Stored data
---*---
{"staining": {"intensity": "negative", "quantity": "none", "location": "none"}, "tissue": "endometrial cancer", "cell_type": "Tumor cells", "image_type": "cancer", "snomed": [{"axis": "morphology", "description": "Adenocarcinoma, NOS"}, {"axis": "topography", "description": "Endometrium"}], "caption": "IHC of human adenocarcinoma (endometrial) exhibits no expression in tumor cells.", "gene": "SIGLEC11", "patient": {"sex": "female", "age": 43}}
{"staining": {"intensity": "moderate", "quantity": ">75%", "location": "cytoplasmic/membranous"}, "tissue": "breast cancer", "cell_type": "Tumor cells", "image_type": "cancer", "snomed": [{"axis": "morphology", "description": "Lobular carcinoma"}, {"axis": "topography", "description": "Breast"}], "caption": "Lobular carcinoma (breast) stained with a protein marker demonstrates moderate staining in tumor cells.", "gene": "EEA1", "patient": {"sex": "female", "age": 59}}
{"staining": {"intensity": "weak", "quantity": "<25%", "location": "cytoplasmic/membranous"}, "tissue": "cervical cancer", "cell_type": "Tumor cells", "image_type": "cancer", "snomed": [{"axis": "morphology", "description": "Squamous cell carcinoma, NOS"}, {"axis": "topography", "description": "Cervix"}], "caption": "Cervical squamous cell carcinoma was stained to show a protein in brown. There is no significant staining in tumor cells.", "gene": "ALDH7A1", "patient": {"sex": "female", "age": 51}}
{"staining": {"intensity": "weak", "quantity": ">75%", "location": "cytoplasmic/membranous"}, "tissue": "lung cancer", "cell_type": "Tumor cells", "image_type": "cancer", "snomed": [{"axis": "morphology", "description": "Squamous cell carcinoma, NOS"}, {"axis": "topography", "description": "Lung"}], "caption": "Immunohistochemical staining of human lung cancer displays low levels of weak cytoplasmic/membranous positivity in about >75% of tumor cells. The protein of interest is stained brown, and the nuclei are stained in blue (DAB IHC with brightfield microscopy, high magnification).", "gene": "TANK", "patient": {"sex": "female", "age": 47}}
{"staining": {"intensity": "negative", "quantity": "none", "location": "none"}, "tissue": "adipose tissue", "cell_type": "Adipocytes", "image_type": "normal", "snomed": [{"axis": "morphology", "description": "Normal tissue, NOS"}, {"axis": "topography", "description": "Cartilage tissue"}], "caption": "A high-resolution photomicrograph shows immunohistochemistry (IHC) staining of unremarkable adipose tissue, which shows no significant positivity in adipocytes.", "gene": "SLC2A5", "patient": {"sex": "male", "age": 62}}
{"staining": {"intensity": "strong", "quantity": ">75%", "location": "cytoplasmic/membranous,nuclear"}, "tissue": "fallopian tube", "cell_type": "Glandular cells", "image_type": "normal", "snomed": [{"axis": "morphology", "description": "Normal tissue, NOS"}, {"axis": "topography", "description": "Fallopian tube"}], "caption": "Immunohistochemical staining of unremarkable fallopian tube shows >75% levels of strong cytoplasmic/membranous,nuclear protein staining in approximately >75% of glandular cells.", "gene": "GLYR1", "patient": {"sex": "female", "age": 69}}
---*---
**What this task involves**. Every line of the data must be reproduced exactly.

**Task response**.
{"staining": {"intensity": "negative", "quantity": "none", "location": "none"}, "tissue": "endometrial cancer", "cell_type": "Tumor cells", "image_type": "cancer", "snomed": [{"axis": "morphology", "description": "Adenocarcinoma, NOS"}, {"axis": "topography", "description": "Endometrium"}], "caption": "IHC of human adenocarcinoma (endometrial) exhibits no expression in tumor cells.", "gene": "SIGLEC11", "patient": {"sex": "female", "age": 43}}
{"staining": {"intensity": "moderate", "quantity": ">75%", "location": "cytoplasmic/membranous"}, "tissue": "breast cancer", "cell_type": "Tumor cells", "image_type": "cancer", "snomed": [{"axis": "morphology", "description": "Lobular carcinoma"}, {"axis": "topography", "description": "Breast"}], "caption": "Lobular carcinoma (breast) stained with a protein marker demonstrates moderate staining in tumor cells.", "gene": "EEA1", "patient": {"sex": "female", "age": 59}}
{"staining": {"intensity": "weak", "quantity": "<25%", "location": "cytoplasmic/membranous"}, "tissue": "cervical cancer", "cell_type": "Tumor cells", "image_type": "cancer", "snomed": [{"axis": "morphology", "description": "Squamous cell carcinoma, NOS"}, {"axis": "topography", "description": "Cervix"}], "caption": "Cervical squamous cell carcinoma was stained to show a protein in brown. There is no significant staining in tumor cells.", "gene": "ALDH7A1", "patient": {"sex": "female", "age": 51}}
{"staining": {"intensity": "weak", "quantity": ">75%", "location": "cytoplasmic/membranous"}, "tissue": "lung cancer", "cell_type": "Tumor cells", "image_type": "cancer", "snomed": [{"axis": "morphology", "description": "Squamous cell carcinoma, NOS"}, {"axis": "topography", "description": "Lung"}], "caption": "Immunohistochemical staining of human lung cancer displays low levels of weak cytoplasmic/membranous positivity in about >75% of tumor cells. The protein of interest is stained brown, and the nuclei are stained in blue (DAB IHC with brightfield microscopy, high magnification).", "gene": "TANK", "patient": {"sex": "female", "age": 47}}
{"staining": {"intensity": "negative", "quantity": "none", "location": "none"}, "tissue": "adipose tissue", "cell_type": "Adipocytes", "image_type": "normal", "snomed": [{"axis": "morphology", "description": "Normal tissue, NOS"}, {"axis": "topography", "description": "Cartilage tissue"}], "caption": "A high-resolution photomicrograph shows immunohistochemistry (IHC) staining of unremarkable adipose tissue, which shows no significant positivity in adipocytes.", "gene": "SLC2A5", "patient": {"sex": "male", "age": 62}}
{"staining": {"intensity": "strong", "quantity": ">75%", "location": "cytoplasmic/membranous,nuclear"}, "tissue": "fallopian tube", "cell_type": "Glandular cells", "image_type": "normal", "snomed": [{"axis": "morphology", "description": "Normal tissue, NOS"}, {"axis": "topography", "description": "Fallopian tube"}], "caption": "Immunohistochemical staining of unremarkable fallopian tube shows >75% levels of strong cytoplasmic/membranous,nuclear protein staining in approximately >75% of glandular cells.", "gene": "GLYR1", "patient": {"sex": "female", "age": 69}}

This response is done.